PepsiCo boss fires recruiter for failing on diversity

PepsiCo boss fires recruiter for failing on diversity

Speaking at a recent conference, PepsiCo’s President Brad Jakeman explained why a hiring bias caused him to a sack a recruiter – CampaignLive reports.

The head of the global soft-drink giant recalled firing a recruiter because she brought him just one CV that belonged to a woman, after he had requested a diverse group of candidates be found for a senior hire.

Sending the recruiter away, to find a more diverse array of candidates, she brought forward only one further female candidate.

Jakeman then fired the recruiter after she claimed there was nothing else she could do. She had not met her remit.

Not being able to find a suitable candidate is a common line that recruiters may roll out if they cannot meet the client’s specifications.

However, Jakeman believes that employing a diverse workforce isn’t just a social good, its business sense – and he needs recruiters to create a varied pool of candidates to choose from.

He said: “It doesn’t make any sense not to lean into diversity, when by definition, the people we serve are incredibly diverse.

“We naturally like being around people like us, so there’s unconscious built-in bias at every level of the hiring process. Without diversity initiatives, I would get resumes from—on a good day—90% straight, white men. Certainly 98% men [sic].”

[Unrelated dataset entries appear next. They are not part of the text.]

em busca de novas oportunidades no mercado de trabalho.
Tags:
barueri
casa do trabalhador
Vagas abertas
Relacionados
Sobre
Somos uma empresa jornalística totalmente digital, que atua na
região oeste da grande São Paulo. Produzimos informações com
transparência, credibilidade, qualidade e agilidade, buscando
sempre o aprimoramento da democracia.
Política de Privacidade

Jakeman’s unforgiving stance, against recruiters who aren’t willing to challenge the status quo, is indicative of a President who understands that his company’s diversity is a selling point.

He attributes the success of PepsiCo to the diverse employee base, believing that customers are increasingly mindful of the ethos and practises of the companies that make their consumer goods.

Indra Noovi, PepsiCo’s Indian-American female CEO, has previously spoken about the need for a good social mix amongst staff, arguing, like Jakeman, that diversity is a business imperative.

She said: “If you look at the best grades, they are being [gained] by women. So, if you really want companies to be successful, we have got to draw from the entire pool, not just try to say: 'Hey, we are going to exclude a portion of the population.”

Comments (5)

  • Neil
    Fri, 31 Mar 2017 12:59pm BST
    So he fired the recruiter as they refused to follow a discriminatory request to solely select people based on a protected characteristic?
  • MARK
    Thu, 23 Mar 2017 3:24pm GMT
    This isn't a surprise to me as a minority candidate and recruiter,,,,,,,,I can remember one recruiting to place a candidate in a specific region of India and when every candidate coming through door was a White Euro centric candidate who didn't have a clue about where the facility was, the group all seemed to agree they were the correct fit. Then the one minority candidate who knew the region, language and culture of the area with the same if not more impressive skill set, well the discussion was I'm not sure whether he had all the skills needed......The irony was he was better qualified for the position without the presumed skills needed.

    The point is that as a minority candidate all too often you bring more to the table in terms of experience(s) and experience and then you are always in the position to have that questioned as legitimate. If the recruiter was doing their job, that should have been an easy recruit going to the proper sources.....
  • Rueben Stokes
    Rueben Stokes
    Sun, 12 Mar 2017 2:42pm GMT
    Brad Jakeman was exactly right to draw a line in the sand and eliminate that inept recruiter. Leaders must set the tone and standard for diversity recruiting. The message should be clear and unequivocal that successful Diversity & Inclusion overall, and diversity recruiting specifically is a strategic business advantage and a competitive imperative. Those recruiters that don’t take diversity seriously and don’t understand the lasting negative impact of hiring bias, and who view diverse candidate slates as a “check the box” or “nice to have if it isn’t too much extra effort” are dinosaurs who need to be managed out of the process.
    In addition, large organizations committed to diversity recruiting need to make sure that hiring bias does not creep into their online recruiting efforts. Recruiting algorithms created by humans with “diversity blind spots” could inadvertently and unintentionally be perpetuating the same biases as the fired recruiter.
  • Dirk
    Mon, 6 Mar 2017 2:03pm GMT
    I would not fix this only to the question of diversity. My experience with various recruiters from different recruiting companies is that, if they feel save when they have been choosen by your company it is a kind of easy going. e.g. I had a clear description and stated in a meeting for which kind of cadidates I was looking. After receiving the first CVs, really bullshit and after my complaints, I received a similar answer. Then I was asking a different company, which I knew before, just to check what tgey could do and the result was ten times better. Getting back to our recruiter and a lot of aplogizes later they started to present the right cadidates. I know that recruiting is not an easy job but to emphasize the cutomer needs is absolutely mandatory. Listen - Think - Act. Not always easy.
  • Ruth
    Sun, 5 Mar 2017 8:12am GMT
    Diversity means more than gender, or age or race. Some recruiters prefer graduates from certain colleges, which is a form of bias. Whilst many recruiters are professional, a few of my friends tell me they had been asked inappropriate questions when attending interviews in SINGAPORE.